Alıştırmada İstenenler:
1. Baklavanın tarihini anlatan metne göre Oğuzlar buğdaya hangi adı veriyordu?
2. Baklavanın tarihini anlatan metinde "Her katında tarih" ile "bir yolculuğun adıdır." arasındaki bölümü, bu ifadeler de dahil olmak üzere birebir kopyalayın.
3. Baklavanın tarihini anlatan metni son cümlesinden sonra sürdürerek bir sonraki bölümü yazın.

Her katında tarih gizlidir baklavanın. Elinize aldığınızda çıtırtısıyla konuşur, damağınıza değdiğinde bin yıllık bir hikâyeyi fısıldar. Fakat bu kıymetli tatlının geçmişi, bugünkü "incecik yufkaların arasına fıstık ve şeker" formülünden çok daha derindir. Baklava, Orta Asya bozkırlarında bir çadırın gölgesinde başlayıp Osmanlı saray mutfağında kristal tepsilere ulaşan bir yolculuğun adıdır.
Yufkanın Başladığı Yer: Tahılın Türkçesi
Baklavanın şeceresi tahılla başlar; tahılın köküyse göçebe Türklerdir. 11. yüzyılda yazılan Divân-ı Lugâti't-Türk, sadece bir sözlük değil, bir mutfak aynasıdır. Oğuzların buğdaya "aşlık" demesi, bu kutsal tanelerin sofradaki kutsiyetini gösterir. Buğday, diğer tahıllardan farklıdır çünkü içeriğindeki glüten oranı sayesinde "incecik yufka" hâline getirilebilir. Bu ince yufka, ileride baklavaya dönüşecek olan katmerli hamur işlerinin temelidir.

[Sınırlayıcı kutulu görüntüler]

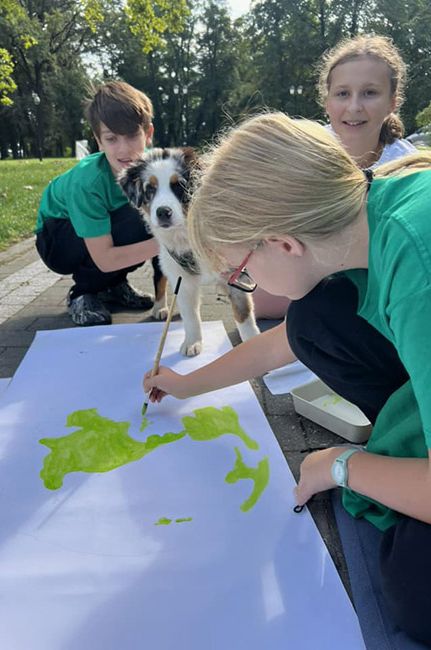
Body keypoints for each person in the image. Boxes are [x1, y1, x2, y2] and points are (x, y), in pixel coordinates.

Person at [143, 112, 431, 646]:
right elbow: (287, 340)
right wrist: (188, 384)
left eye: (240, 273)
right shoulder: (362, 218)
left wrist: (343, 465)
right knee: (315, 319)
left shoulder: (419, 273)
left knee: (415, 591)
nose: (247, 285)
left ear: (283, 242)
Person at [252, 33, 416, 320]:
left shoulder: (406, 165)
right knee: (262, 302)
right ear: (326, 102)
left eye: (369, 93)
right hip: (311, 262)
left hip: (377, 273)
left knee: (324, 311)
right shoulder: (302, 149)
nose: (354, 107)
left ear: (392, 102)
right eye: (342, 93)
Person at [35, 81, 160, 326]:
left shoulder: (150, 172)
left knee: (146, 219)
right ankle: (82, 293)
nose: (124, 150)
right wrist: (168, 242)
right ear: (98, 141)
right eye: (112, 138)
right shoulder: (88, 182)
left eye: (133, 135)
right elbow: (105, 258)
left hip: (96, 228)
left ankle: (113, 286)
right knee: (139, 224)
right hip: (57, 238)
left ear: (148, 135)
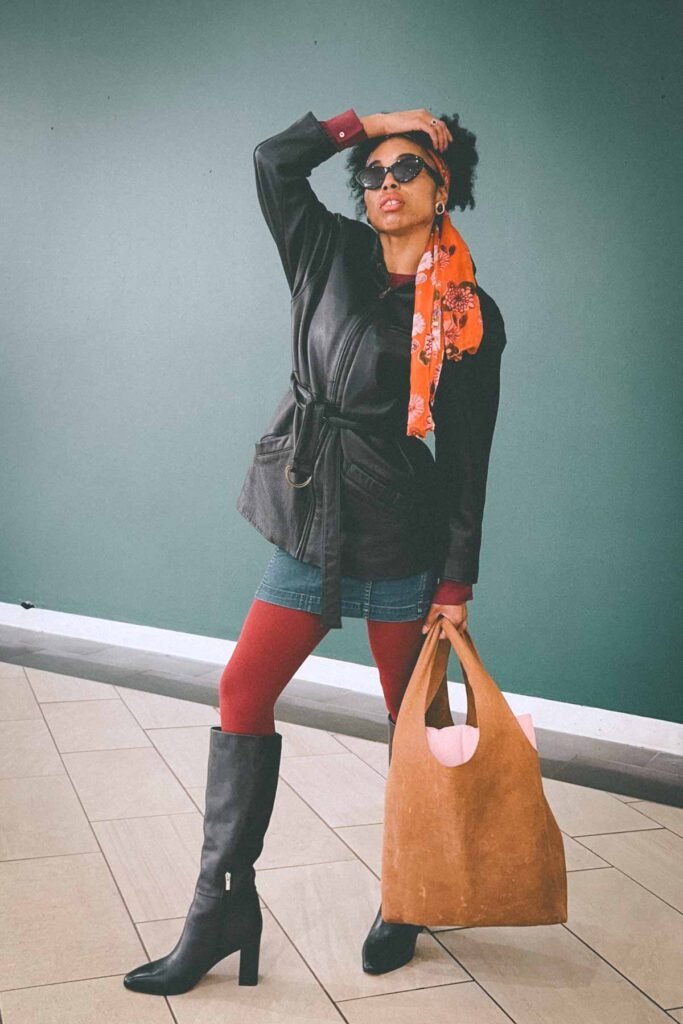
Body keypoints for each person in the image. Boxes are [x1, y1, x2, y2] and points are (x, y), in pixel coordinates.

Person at [122, 107, 507, 997]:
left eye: (404, 168)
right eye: (370, 172)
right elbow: (271, 159)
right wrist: (366, 122)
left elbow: (467, 454)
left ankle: (410, 894)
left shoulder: (466, 311)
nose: (383, 185)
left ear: (443, 184)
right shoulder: (323, 249)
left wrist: (456, 578)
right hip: (309, 513)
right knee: (241, 692)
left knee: (414, 726)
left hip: (399, 531)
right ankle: (221, 908)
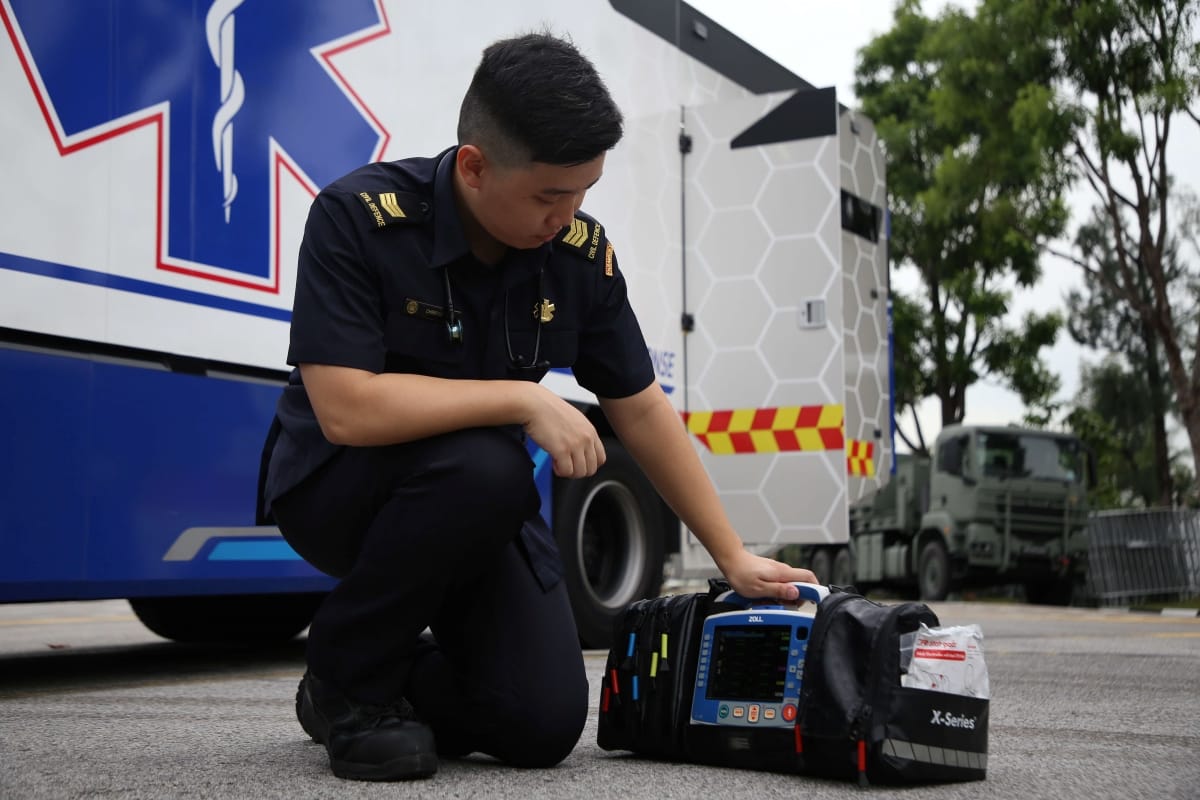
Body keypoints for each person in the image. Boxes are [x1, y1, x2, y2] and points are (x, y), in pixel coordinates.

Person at [261, 31, 817, 783]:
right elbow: (345, 409)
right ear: (475, 167)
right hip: (343, 489)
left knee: (542, 724)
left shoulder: (579, 255)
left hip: (477, 507)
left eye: (584, 191)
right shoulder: (360, 219)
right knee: (489, 467)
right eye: (551, 195)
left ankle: (378, 673)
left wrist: (731, 555)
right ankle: (348, 682)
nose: (568, 214)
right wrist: (524, 397)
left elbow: (641, 408)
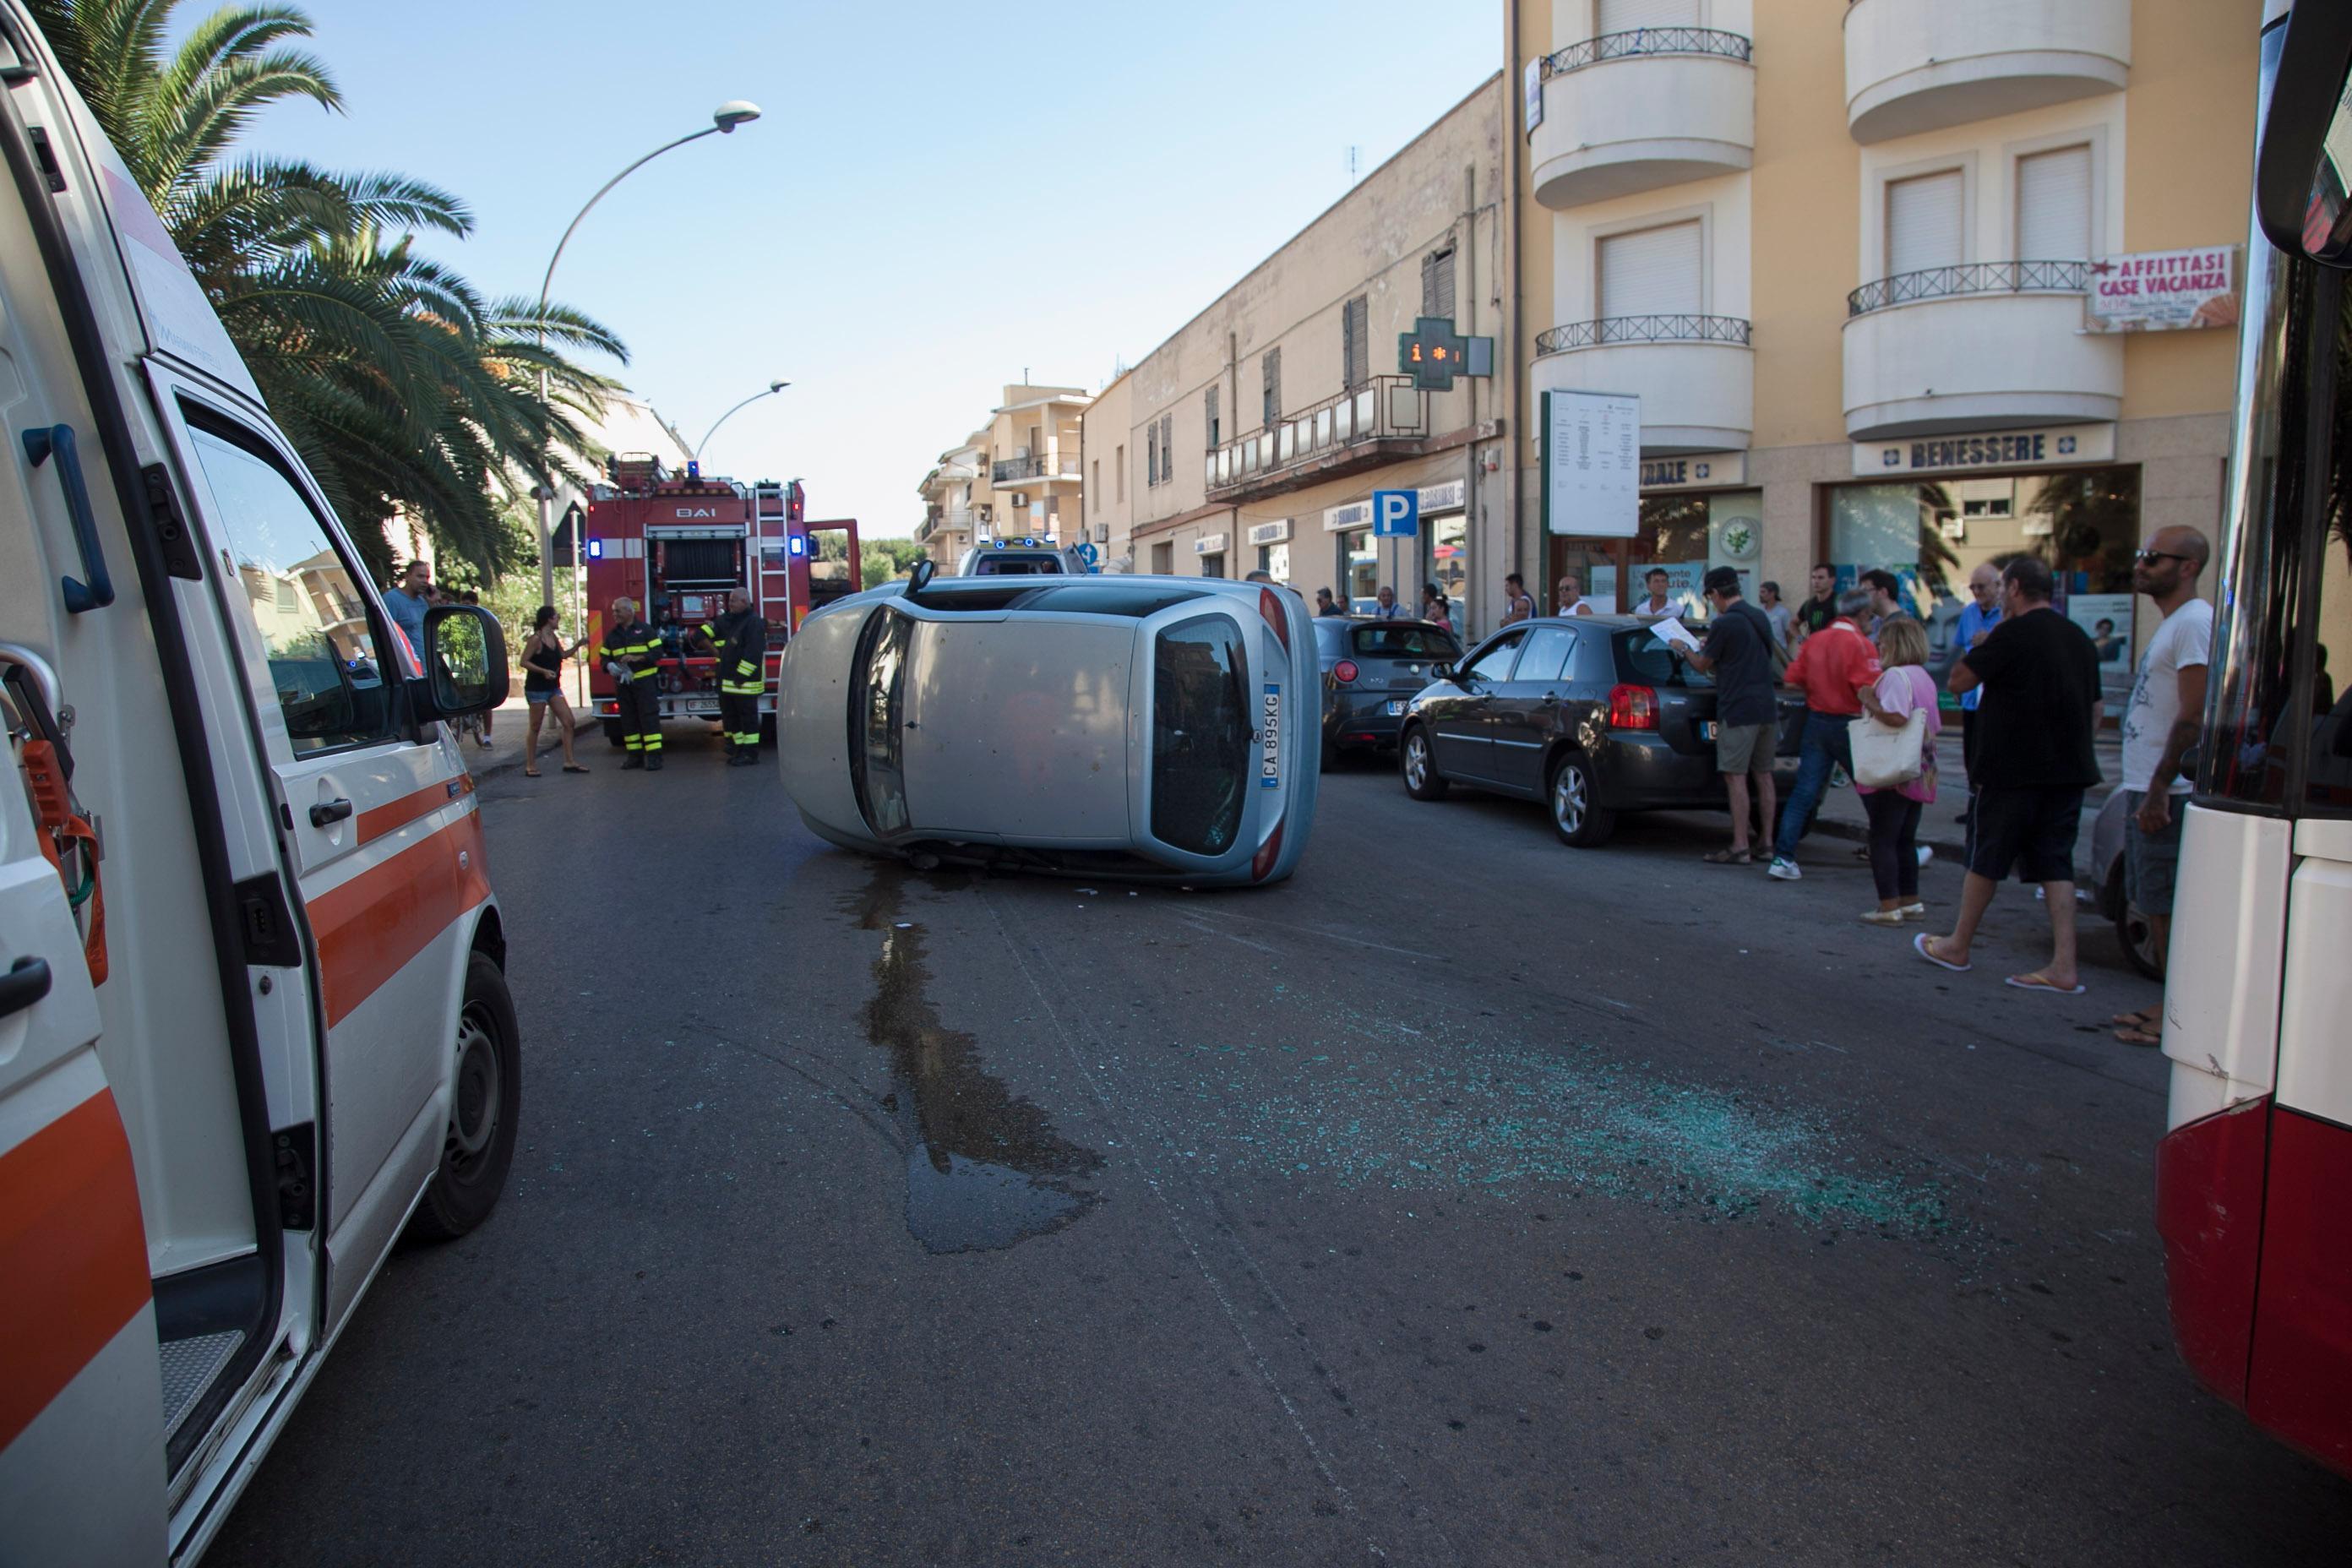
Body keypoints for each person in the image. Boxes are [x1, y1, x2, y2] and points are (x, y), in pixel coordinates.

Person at [1914, 557, 2104, 994]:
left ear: (2015, 588)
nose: (1999, 596)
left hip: (2012, 769)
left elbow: (1960, 681)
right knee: (2057, 863)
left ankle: (1957, 944)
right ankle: (2063, 964)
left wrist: (1983, 645)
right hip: (2068, 771)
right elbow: (2095, 709)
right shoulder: (2078, 638)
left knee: (1987, 857)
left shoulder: (2011, 633)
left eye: (2002, 588)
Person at [2111, 527, 2213, 1045]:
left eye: (2154, 557)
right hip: (2149, 784)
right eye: (2141, 554)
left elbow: (2194, 715)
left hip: (2167, 791)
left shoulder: (2194, 622)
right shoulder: (2176, 624)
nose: (2142, 565)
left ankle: (2179, 1022)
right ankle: (2170, 1003)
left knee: (2166, 903)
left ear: (2188, 567)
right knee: (2153, 902)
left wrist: (2158, 787)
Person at [1768, 586, 1881, 881]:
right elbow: (1867, 689)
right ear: (1863, 614)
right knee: (1871, 788)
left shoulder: (1815, 640)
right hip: (1850, 722)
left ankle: (1783, 857)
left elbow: (1792, 680)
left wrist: (1818, 688)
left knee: (1804, 792)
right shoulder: (1861, 644)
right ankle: (1895, 847)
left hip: (1817, 720)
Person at [1685, 566, 1780, 865]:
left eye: (1710, 596)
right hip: (1767, 706)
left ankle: (1740, 845)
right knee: (1764, 776)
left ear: (1714, 593)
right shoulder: (1759, 616)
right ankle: (1766, 843)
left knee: (1735, 777)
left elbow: (1702, 665)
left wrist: (1683, 648)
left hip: (1738, 708)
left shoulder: (1725, 624)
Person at [1854, 617, 1942, 924]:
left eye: (1883, 641)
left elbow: (1896, 717)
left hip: (1893, 768)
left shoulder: (1894, 676)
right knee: (1905, 838)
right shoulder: (1923, 676)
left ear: (1895, 643)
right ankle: (1910, 900)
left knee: (1883, 838)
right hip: (1920, 766)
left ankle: (1888, 906)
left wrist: (1868, 699)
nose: (1878, 645)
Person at [1952, 562, 2004, 824]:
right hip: (1973, 696)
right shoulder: (1969, 613)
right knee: (1970, 753)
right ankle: (1973, 805)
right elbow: (1963, 649)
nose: (1976, 592)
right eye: (1972, 587)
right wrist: (1959, 682)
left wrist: (1991, 639)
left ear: (1998, 585)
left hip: (1997, 697)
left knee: (1992, 752)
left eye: (1981, 586)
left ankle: (1989, 808)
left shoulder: (2008, 614)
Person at [520, 606, 590, 777]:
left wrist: (579, 644)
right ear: (548, 619)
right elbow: (524, 662)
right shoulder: (535, 640)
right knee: (535, 726)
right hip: (537, 688)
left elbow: (563, 655)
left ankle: (569, 761)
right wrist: (543, 671)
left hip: (553, 687)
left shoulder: (553, 637)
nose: (558, 620)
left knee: (569, 722)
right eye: (556, 617)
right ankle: (530, 765)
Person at [704, 590, 770, 765]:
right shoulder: (736, 620)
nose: (730, 604)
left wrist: (741, 675)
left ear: (744, 601)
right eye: (729, 601)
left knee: (748, 720)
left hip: (744, 684)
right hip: (730, 683)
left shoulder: (753, 622)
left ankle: (750, 753)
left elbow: (753, 653)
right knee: (734, 720)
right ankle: (740, 750)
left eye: (733, 601)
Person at [599, 596, 664, 770]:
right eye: (613, 611)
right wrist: (609, 666)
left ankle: (654, 757)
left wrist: (637, 658)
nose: (615, 614)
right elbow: (603, 658)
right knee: (628, 720)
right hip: (623, 685)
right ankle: (634, 757)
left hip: (644, 683)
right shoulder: (613, 635)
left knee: (649, 719)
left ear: (629, 611)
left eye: (618, 611)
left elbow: (658, 653)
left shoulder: (646, 631)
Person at [384, 559, 430, 661]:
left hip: (427, 667)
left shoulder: (422, 602)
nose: (425, 581)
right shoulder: (392, 599)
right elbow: (387, 635)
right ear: (407, 576)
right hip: (409, 667)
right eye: (420, 576)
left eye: (427, 577)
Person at [1792, 563, 1839, 645]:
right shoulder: (1809, 604)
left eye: (1821, 578)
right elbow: (1793, 623)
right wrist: (1800, 639)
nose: (1816, 581)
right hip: (1814, 653)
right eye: (1813, 578)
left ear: (1832, 581)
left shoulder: (1840, 602)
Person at [1859, 569, 1905, 638]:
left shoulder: (1901, 627)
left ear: (1883, 592)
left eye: (1865, 592)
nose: (1862, 597)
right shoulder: (1875, 623)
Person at [1759, 580, 1792, 649]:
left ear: (1772, 593)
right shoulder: (1760, 611)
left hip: (1778, 652)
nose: (1760, 595)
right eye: (1760, 592)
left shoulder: (1783, 612)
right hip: (1763, 651)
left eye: (1763, 592)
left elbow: (1789, 633)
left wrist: (1783, 647)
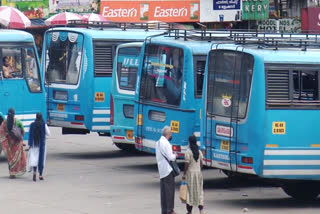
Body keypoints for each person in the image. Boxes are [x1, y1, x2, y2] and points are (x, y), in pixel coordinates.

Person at [155, 126, 178, 214]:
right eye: (171, 133)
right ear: (168, 134)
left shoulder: (158, 143)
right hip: (168, 170)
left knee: (163, 192)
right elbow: (170, 157)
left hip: (161, 170)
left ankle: (164, 210)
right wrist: (175, 155)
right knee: (169, 191)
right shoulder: (166, 144)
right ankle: (170, 210)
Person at [0, 108, 27, 178]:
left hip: (9, 143)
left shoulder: (4, 122)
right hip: (16, 143)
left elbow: (1, 133)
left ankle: (11, 173)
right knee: (16, 158)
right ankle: (15, 172)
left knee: (10, 158)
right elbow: (23, 130)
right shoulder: (17, 121)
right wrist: (20, 138)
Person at [182, 135, 204, 214]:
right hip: (198, 174)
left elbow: (187, 164)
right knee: (199, 191)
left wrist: (184, 174)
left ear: (189, 142)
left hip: (191, 174)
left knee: (190, 193)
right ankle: (201, 210)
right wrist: (198, 169)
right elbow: (201, 164)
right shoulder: (199, 151)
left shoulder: (188, 152)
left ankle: (189, 211)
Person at [28, 113, 48, 181]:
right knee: (41, 159)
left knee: (34, 158)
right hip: (41, 144)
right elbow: (48, 133)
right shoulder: (43, 124)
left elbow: (30, 134)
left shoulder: (32, 124)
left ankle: (34, 172)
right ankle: (40, 175)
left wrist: (29, 144)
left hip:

Alıştırma Yanıtları:
1. Oğuzlar buğdaya "aşlık" diyordu.

2.
Her katında tarih gizlidir baklavanın. Elinize aldığınızda çıtırtısıyla konuşur, damağınıza değdiğinde bin yıllık bir hikâyeyi fısıldar. Fakat bu kıymetli tatlının geçmişi, bugünkü "incecik yufkaların arasına fıstık ve şeker" formülünden çok daha derindir. Baklava, Orta Asya bozkırlarında bir çadırın gölgesinde başlayıp Osmanlı saray mutfağında kristal tepsilere ulaşan bir yolculuğun adıdır.

3.
Şam'da Tatlı Bir İz: Kul Şükr ve Karnıyarık
13. yüzyılda Suriye'de kaleme alınan Arapça yemek kitabı Kitâbü'l-Habîb fî Vasfi'l-Tayyibât ve't-Tîbât, yani "Sevgilinin Hoş Tatlar Kitabı", baklavanın ilk atalarından birini tarif eder. "Kul Şükr" (Ye ve Şükret) başlığı altındaki bu tarifte, tatlı bir hamur katmeri anlatılır. Fakat ilginçtir ki, tarifin içinde "karnıyarık" ve "tutmaç" gibi Türkçe kelimeler de yer alır. Bu detay, tatlının Arap coğrafyasında dahi Türk mutfak terimleriyle tanındığını ve isminin sonradan Arapçalaştığını düşündürür.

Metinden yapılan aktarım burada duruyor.